Après la méditation, une personne me pose la question suivante : « Si l’on ressent des difficultés physiques ou des douleurs pendant la méditation, peut-on prendre appui sur les sensations comme dans la méditation vipassanâ de la tradition Theravâda ? J’ai pratiqué dans cette tradition et l’on apprend à « scanner » l’ensemble des processus physiques et psychiques pendant la méditation. »
Je n’ai pratiqué que le zen et il m’est difficile de parler des autres pratiques de méditation bouddhiste. Mais, telle que je la comprends, la méditation vipassanâ m’apparaît comme une technique d’objectivation des sensations. Certains enseignants conseillent jusqu’à noter mentalement l’ensemble des sensations qui surgissent d’instant en instant, le froid, le chaud, la douleur, le confort, l’endormissement, telle ou telle pensée, etc., sans se préoccuper de quoi que ce soit d’autre, sans juger même d’un bon ou d’un mauvais état de méditation. Objectivées, les sensations n’apparaissent plus comme miennes, ce n’est plus « je pense » mais « il y a de la pensée », n’étant plus miennes elles sont dès lors neutralisées.

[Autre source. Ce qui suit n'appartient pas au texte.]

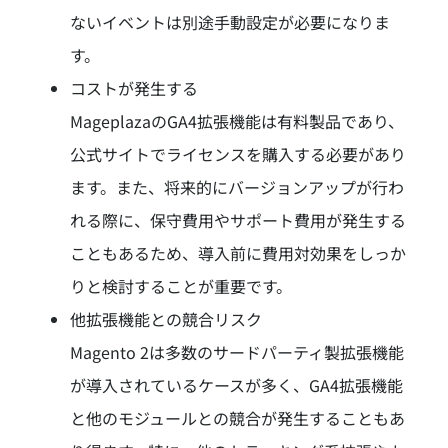
ないイベントは別途手動設定が必要になりま
す。
コストが発生する
MageplazaのGA4拡張機能は有料製品であり、
公式サイトでライセンスを購入する必要があり
ます。また、将来的にバージョンアップが行わ
れる際に、保守費用やサポート費用が発生する
こともあるため、導入前に費用対効果をしっか
りと検討することが重要です。
他拡張機能との競合リスク
Magento 2は多数のサードパーティ製拡張機能
が導入されているケースが多く、GA4拡張機能
と他のモジュールとの競合が発生することもあ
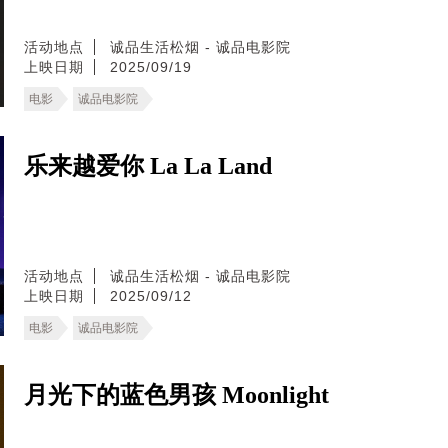
活动地点
诚品生活松烟 - 诚品电影院
上映日期
2025/09/19
电影
诚品电影院
乐来越爱你 La La Land
活动地点
诚品生活松烟 - 诚品电影院
上映日期
2025/09/12
电影
诚品电影院
月光下的蓝色男孩 Moonlight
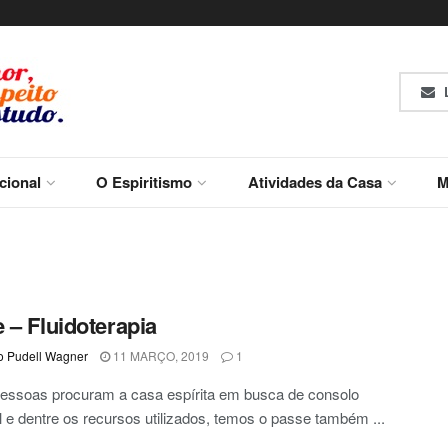
L
ucional
O Espiritismo
Atividades da Casa
M
 – Fluidoterapia
o Pudell Wagner
11 MARÇO, 2019
1
pessoas procuram a casa espírita em busca de consolo
al e dentre os recursos utilizados, temos o passe também ...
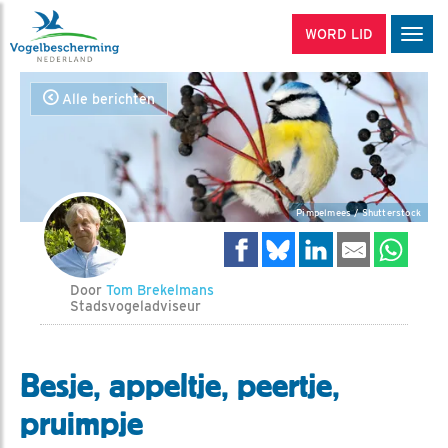
WORD LID
Men
Alle berichten
Pimpelmees / Shutterstock
Door
Tom Brekelmans
Stadsvogeladviseur
Besje, appeltje, peertje,
pruimpje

La méditation zen est différente puisqu’elle cherche d’emblée un état d’unité. Pour rendre compte de cette dimension méditative, les Chinois et les Japonais utilisent l’expression tajô ippen, « devenir un » (ta = préfixe verbal d’insistance ; jô = devenir ; ichi = un ; hen = bloc). Le corps, la respiration, le mental s’unifient avec fluidité. Il n’y a donc à aucun moment mise à distance d’une quelconque sensation corporelle, respiratoire ou mentale. Bien sûr, on ne ressent pas toujours l’unité, des difficultés et des douleurs peuvent surgir. On préconise alors des techniques de concentration, le plus souvent sur la respiration. Mais même dans ce cas, on ne note pas, on ne visualise pas le passage du souffle, on cherche plutôt à s’unifier avec lui.
Au Japon, à l’époque Edô (XVIIe-XVIIIe siècles) il y eut des débats dans la tradition zen sur le contenu même de la méditation. Certaines écoles proposaient un exercice qui s’appelle « l’observation des respirations », zuisokukan (zui = suivre ; soku = respiration ; kan = contemplation). Selon la description classique, il s’agit de reconnaître « qu’une respiration longue est longue et qu’une respiration courte est courte ». L’observation des respirations forme le second volet de la méditation ampan ou ânapânasmrti utilisée dans les anciennes écoles indiennes. Le vipassanâ moderne remonte à cette ancienne méthode d’observation du souffle, je suppose. Si quelques maîtres zen reprennent à l’époque cette observation des respirations, la plupart ne le font pas, et aujourd’hui nul enseignant zen, à ma connaissance, ne pratique cette forme de méditation.